Ein weiterer Vorteil, so Baldus: Das Stockwerk ist sehr gut mit Tageslicht versorgt. Ungenutzt bleibt die 1983/84 aufgestockte oberste Etage, deren Außenfassade immer noch das markante Violett aufweist. In ihr waren Baldus zufolge zuletzt Büros untergebracht – für die Anforderungen von Liquisign zu kleinteilig.
Stadtbürgermeister und Wirtschaftsförderer bewerten Nachnutzung positiv
Der Wirtschaftsförderer der Verbandsgemeindegemeinde Betzdorf-Gebhardshain, Michael Becher, sagt zu der Neunutzung der zwei Etagen im ehemaligen Postgebäude, dass sich Innenstädte neu erfinden müssten. „Die Nutzung der Postimmobilie durch die Firma Liquisign zeigt, dass auch kreative Zwischenlösungen eine Option gegen Leerstand sein können“, so Becher. In eine ähnliche Richtung äußert sich Betzdorfs Stadtbürgermeister Benjamin Geldsetzer, der auch ein Bruder von Liquisign-Geschäftsführer Daniel Geldsetzer ist: „Ganz unabhängig meiner freundschaftlichen und familiären Verbindungen zur Firma Liquisign freut es mich natürlich sehr, dass ein Großteil des ehemaligen Postgebäudes nun wieder adäquat bewirtschaftet wird. Jede Nachnutzung einer leerstehenden Immobilie in Kombination mit neu geschaffenen Arbeitsplätzen bedeutet einen Gewinn für unsere Stadt und Region.“
Vom bedeutsamen Postamt zum verlassenen Gebäudekomplex
Es war lange herbeigesehnt worden von den Bürgern, 1965 wurde schließlich endlich das neue Postamt in der Hellerstraße eröffnet. Damals galt der Flachdachbau als hochmodern. 1981 erreicht die Post in Betzdorf ihren Höhepunkt.
650 Beschäftigte hatten eine Fläche von 728 Quadratkilometer mit rund 153.000 Einwohnern zu versorgen, schreibt Klemens Quast in einer Betzdorfer Chronik. Der Zuständigkeitsbereich umfasste nicht nur den Kreis Altenkirchen, sondern zudem noch Teile der Kreise Westerwald und Neuwied. In der Folge wurde das Postgebäude 1983/84 um eine dritte Etage mit ihrer markanten violetten Haube aufgestockt.

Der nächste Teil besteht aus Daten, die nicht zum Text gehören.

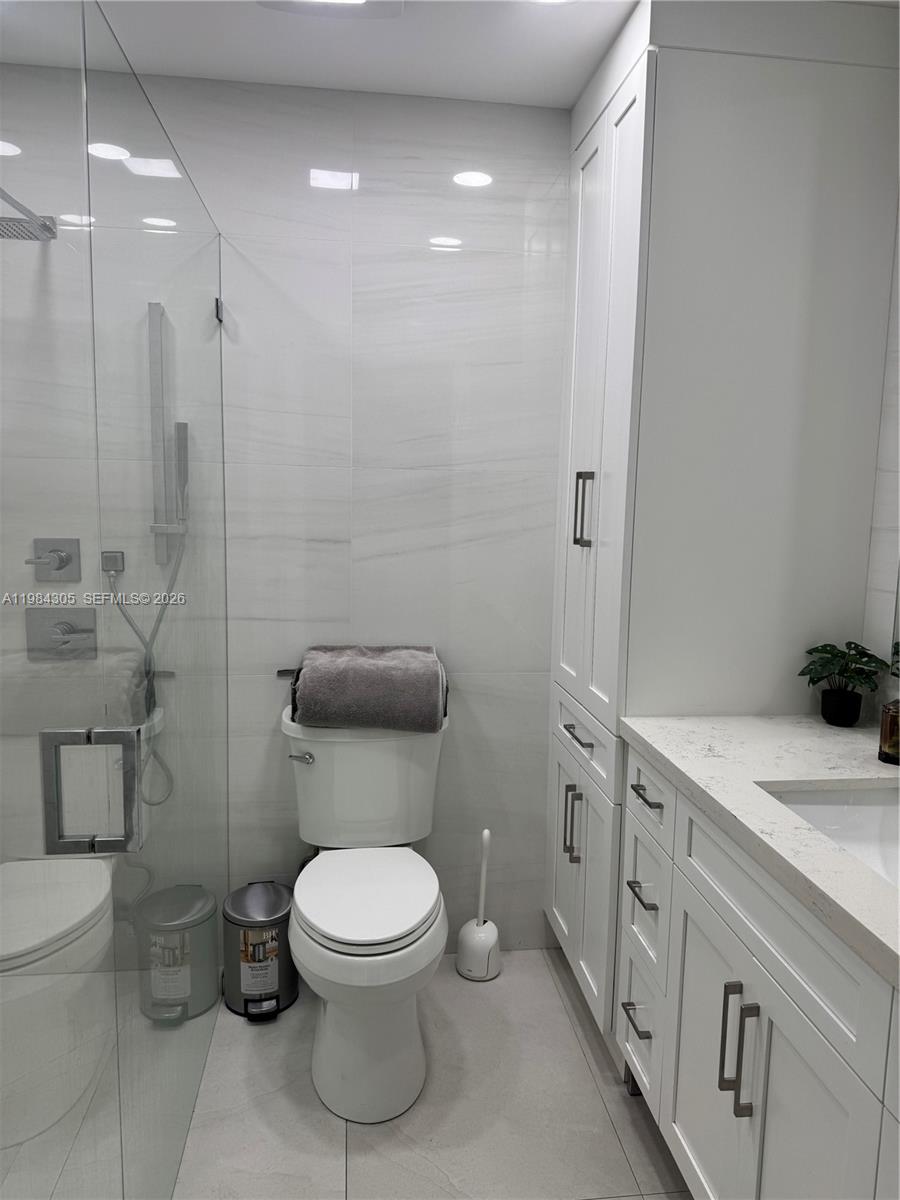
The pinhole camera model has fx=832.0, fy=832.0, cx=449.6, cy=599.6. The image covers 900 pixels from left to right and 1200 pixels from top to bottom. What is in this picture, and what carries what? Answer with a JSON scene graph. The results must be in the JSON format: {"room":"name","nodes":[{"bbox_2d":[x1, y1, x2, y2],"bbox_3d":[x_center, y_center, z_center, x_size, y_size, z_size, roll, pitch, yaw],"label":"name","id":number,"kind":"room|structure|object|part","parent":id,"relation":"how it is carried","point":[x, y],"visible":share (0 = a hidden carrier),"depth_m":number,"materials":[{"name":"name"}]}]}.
{"room":"bathroom","nodes":[
{"label":"bathroom","id":0,"kind":"room"},
{"bbox_2d":[0,66,569,961],"bbox_3d":[-0.373,-0.140,2.379,2.206,2.429,0.109,0,7,-7],"label":"back wall","id":1,"kind":"structure","parent":0,"point":[446,265],"depth_m":2.31,"materials":[{"name":"tile"}]},
{"bbox_2d":[0,188,56,241],"bbox_3d":[-1.089,-0.936,1.962,0.222,0.109,0.380,0,7,-7],"label":"shower head","id":2,"kind":"object","parent":1,"relation":"attached to","point":[30,223],"visible":0.9,"depth_m":2.04},
{"bbox_2d":[29,538,80,582],"bbox_3d":[-1.060,-0.103,2.222,0.123,0.122,0.058,0,7,-7],"label":"shower valve","id":3,"kind":"object","parent":1,"relation":"attached to","point":[65,563],"visible":0.97,"depth_m":2.23,"materials":[{"name":"silver metal"}]},
{"bbox_2d":[25,607,95,659],"bbox_3d":[-1.067,0.098,2.270,0.170,0.147,0.061,0,7,-7],"label":"shower valve","id":4,"kind":"object","parent":1,"relation":"attached to","point":[70,628],"visible":0.92,"depth_m":2.29,"materials":[{"name":"silver metal"}]},
{"bbox_2d":[101,550,124,577],"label":"hose connector","id":5,"kind":"object","parent":1,"relation":"attached to","point":[114,560],"visible":0.7,"depth_m":2.24,"materials":[{"name":"silver metal"}]},
{"bbox_2d":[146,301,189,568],"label":"shower slide bar","id":6,"kind":"object","parent":1,"relation":"attached to","point":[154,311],"visible":0.91,"depth_m":2.17,"materials":[{"name":"silver metal"}]},
{"bbox_2d":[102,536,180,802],"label":"shower hose","id":7,"kind":"object","parent":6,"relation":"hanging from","point":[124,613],"visible":0.54,"depth_m":2.24,"materials":[{"name":"silver metal"}]},
{"bbox_2d":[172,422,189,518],"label":"hand shower","id":8,"kind":"object","parent":6,"relation":"attached to","point":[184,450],"visible":0.7,"depth_m":2.20,"materials":[{"name":"silver metal"}]},
{"bbox_2d":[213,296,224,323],"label":"glass clamp","id":9,"kind":"object","parent":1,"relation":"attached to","point":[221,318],"visible":0.62,"depth_m":2.18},
{"bbox_2d":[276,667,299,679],"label":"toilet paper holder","id":10,"kind":"object","parent":1,"relation":"attached to","point":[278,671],"visible":0.36,"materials":[{"name":"metal"}]},
{"bbox_2d":[0,0,635,107],"bbox_3d":[-0.147,-1.197,0.793,2.794,0.101,2.995,0,7,-7],"label":"ceiling","id":11,"kind":"structure","parent":0,"point":[589,66],"depth_m":1.94,"materials":[{"name":"white paint"}]},
{"bbox_2d":[256,0,403,16],"bbox_3d":[-0.248,-1.254,1.649,0.311,0.031,0.327,0,7,-7],"label":"ceiling light","id":12,"kind":"object","parent":11,"relation":"attached to","point":[354,1],"visible":0.99,"depth_m":1.78,"materials":[{"name":"white"}]},
{"bbox_2d":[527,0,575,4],"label":"ceiling light","id":13,"kind":"object","parent":11,"relation":"in","point":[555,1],"visible":0.98,"depth_m":1.77,"materials":[{"name":"white"}]},
{"bbox_2d":[3,944,693,1199],"bbox_3d":[-0.249,1.303,1.197,2.588,0.101,2.939,0,7,-7],"label":"floor","id":14,"kind":"structure","parent":0,"point":[515,979],"depth_m":1.87,"materials":[{"name":"tile"}]},
{"bbox_2d":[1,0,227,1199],"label":"glass shower enclosure","id":15,"kind":"object","parent":14,"relation":"on","point":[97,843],"visible":1,"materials":[{"name":"clear glass"}]},
{"bbox_2d":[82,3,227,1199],"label":"glass shower panel","id":16,"kind":"object","parent":14,"relation":"on","point":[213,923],"visible":0.99,"depth_m":1.49,"materials":[{"name":"clear glass"}]},
{"bbox_2d":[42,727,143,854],"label":"door handle","id":17,"kind":"object","parent":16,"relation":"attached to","point":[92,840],"visible":0.97,"depth_m":1.08,"materials":[{"name":"silver metal"}]},
{"bbox_2d":[221,881,297,1021],"bbox_3d":[-0.517,0.948,2.275,0.203,0.306,0.238,0,7,-7],"label":"trash can","id":18,"kind":"object","parent":14,"relation":"on","point":[270,908],"visible":0.92,"depth_m":2.21,"materials":[{"name":"silver metal"}]},
{"bbox_2d":[284,702,450,1124],"bbox_3d":[-0.202,0.724,2.088,0.454,0.817,0.745,0,7,-7],"label":"toilet","id":19,"kind":"object","parent":14,"relation":"on","point":[325,762],"visible":0.95,"depth_m":1.93,"materials":[{"name":"white ceramic"}]},
{"bbox_3d":[-0.387,0.404,2.154,0.067,0.029,0.041,0,7,-7],"label":"flush lever","id":20,"kind":"part","parent":19,"relation":"part of","materials":[{"name":"silver metal"}]},
{"bbox_3d":[-0.197,0.696,2.011,0.356,0.043,0.445,0,7,-7],"label":"toilet seat","id":21,"kind":"part","parent":19,"relation":"part of","materials":[{"name":"white plastic"}]},
{"bbox_2d":[292,646,445,733],"bbox_3d":[-0.216,0.232,2.242,0.404,0.191,0.263,0,7,-7],"label":"towel","id":22,"kind":"object","parent":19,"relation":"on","point":[419,674],"visible":0.99,"depth_m":2.14,"materials":[{"name":"grey fabric"}]},
{"bbox_2d":[456,829,500,983],"bbox_3d":[0.093,0.879,2.429,0.126,0.426,0.127,0,7,-7],"label":"toilet brush","id":23,"kind":"object","parent":14,"relation":"on","point":[478,934],"visible":1,"depth_m":2.41,"materials":[{"name":"white plastic"}]},
{"bbox_2d":[542,0,898,1045],"bbox_3d":[0.617,-0.085,2.172,0.621,2.410,0.650,0,7,-7],"label":"tall cabinet","id":24,"kind":"object","parent":14,"relation":"on","point":[653,66],"visible":0.8,"depth_m":1.84,"materials":[{"name":"white paint"}]},
{"bbox_3d":[0.322,0.594,2.205,0.039,0.187,0.024,0,7,-7],"label":"pull","id":25,"kind":"part","parent":24,"relation":"part of","materials":[{"name":"metal"}]},
{"bbox_3d":[0.329,0.344,2.135,0.043,0.014,0.149,0,7,-7],"label":"drawer pull","id":26,"kind":"part","parent":24,"relation":"part of","materials":[{"name":"metal"}]},
{"bbox_3d":[0.332,-0.226,2.089,0.037,0.187,0.023,0,7,-7],"label":"pull","id":27,"kind":"part","parent":24,"relation":"part of","materials":[{"name":"silver metal"}]},
{"bbox_3d":[0.341,0.720,2.223,0.066,0.656,0.575,0,7,-7],"label":"cabinet doors","id":28,"kind":"part","parent":24,"relation":"part of","materials":[{"name":"white paint"}]},
{"bbox_3d":[0.350,0.353,2.195,0.028,0.151,0.514,0,7,-7],"label":"drawer","id":29,"kind":"part","parent":24,"relation":"part of","materials":[{"name":"white paint"}]},
{"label":"doors","id":30,"kind":"part","parent":24,"relation":"part of","materials":[{"name":"white paint"}]},
{"bbox_2d":[617,747,899,1199],"bbox_3d":[0.731,0.827,1.259,0.594,0.861,1.437,0,7,-7],"label":"vanity cabinet","id":31,"kind":"object","parent":14,"relation":"on","point":[705,916],"visible":0.83,"depth_m":1.33,"materials":[{"name":"white paint"}]},
{"bbox_3d":[0.426,0.944,1.889,0.044,0.014,0.110,0,7,-7],"label":"drawer pull","id":32,"kind":"part","parent":31,"relation":"part of","materials":[{"name":"metal"}]},
{"bbox_3d":[0.433,0.653,1.855,0.045,0.015,0.104,0,7,-7],"label":"drawer pull","id":33,"kind":"part","parent":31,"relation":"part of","materials":[{"name":"metal"}]},
{"bbox_3d":[0.448,0.984,1.935,0.040,0.237,0.227,0,7,-7],"label":"drawer","id":34,"kind":"part","parent":31,"relation":"part of","materials":[{"name":"white paint"}]},
{"bbox_3d":[0.447,0.696,1.898,0.035,0.242,0.225,0,7,-7],"label":"drawer","id":35,"kind":"part","parent":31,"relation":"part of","materials":[{"name":"white paint"}]},
{"bbox_3d":[0.443,0.429,1.835,0.042,0.014,0.114,0,7,-7],"label":"drawer pull","id":36,"kind":"part","parent":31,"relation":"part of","materials":[{"name":"metal"}]},
{"bbox_3d":[0.447,0.435,1.869,0.024,0.136,0.281,0,7,-7],"label":"drawer","id":37,"kind":"part","parent":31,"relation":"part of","materials":[{"name":"white paint"}]},
{"bbox_3d":[0.478,0.748,1.384,0.039,0.200,0.034,0,7,-7],"label":"pull","id":38,"kind":"part","parent":31,"relation":"part of","materials":[{"name":"silver metal"}]},
{"bbox_2d":[620,714,899,987],"bbox_3d":[0.753,0.372,1.352,0.614,0.039,1.339,0,7,-7],"label":"countertop","id":39,"kind":"structure","parent":31,"relation":"on","point":[849,732],"depth_m":1.47,"materials":[{"name":"white stone"}]},
{"bbox_2d":[763,785,899,887],"bbox_3d":[0.729,0.458,1.318,0.383,0.144,0.488,0,7,-7],"label":"sink","id":40,"kind":"object","parent":39,"relation":"in","point":[869,815],"visible":0.44,"depth_m":1.52,"materials":[{"name":"white ceramic"}]},
{"bbox_2d":[798,639,890,726],"bbox_3d":[0.868,0.185,1.844,0.191,0.184,0.191,0,7,-7],"label":"potted plant","id":41,"kind":"object","parent":39,"relation":"on","point":[824,646],"visible":1,"depth_m":1.83,"materials":[{"name":"green plant"}]},
{"bbox_2d":[878,699,899,765],"bbox_3d":[0.871,0.223,1.599,0.078,0.175,0.078,0,7,-7],"label":"soap bottle","id":42,"kind":"object","parent":39,"relation":"on","point":[893,744],"visible":1,"depth_m":1.59,"materials":[{"name":"brown glass"}]},
{"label":"cabinet door","id":43,"kind":"part","parent":31,"relation":"part of","materials":[{"name":"white paint"}]},
{"bbox_2d":[860,198,899,708],"bbox_3d":[1.123,0.042,1.051,0.113,2.406,3.087,0,7,-7],"label":"right wall","id":44,"kind":"structure","parent":0,"point":[893,371],"depth_m":1.85,"materials":[{"name":"white"}]},
{"bbox_2d":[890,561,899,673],"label":"mirror","id":45,"kind":"object","parent":44,"relation":"attached to","point":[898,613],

Mitte der 1990er-Jahre jedoch bringt die Privatisierung des Post- und Fernmeldewesens auch für Betzdorf gravierende Auswirkungen mit sich: Es wird massiv Personal abgebaut, die Verwaltung für den Briefdienst wandert nach Siegen ab, der Paketdienst sowie die Schalter- und Bankdienste werden anderen Niederlassungen unterstellt. 1996 wurde das eigenständige Postamt Betzdorf endgültig Geschichte. Zwar gingen danach auch in der „Filiale 544“ der Deutschen Post AG weiter Briefe und Pakete auf die Reise, aber die „Hauptpost“ in der Hellerstraße verlor mit der Zeit immer mehr an Bedeutung:
So wurde im Jahr 2019 das DHL-Paketzentrum in den Gewerbepark Dauersberg verlegt und die Postfächer in die Filiale „Zoo Flade“ an der Kölner Straße. Ende 2021 dann der komplette Rückzug: Die Deutsche Post sowie die Postbank zogen aus dem Gebäude aus und haben seitdem keine eigenen Niederlassungen mehr im Oberkreis.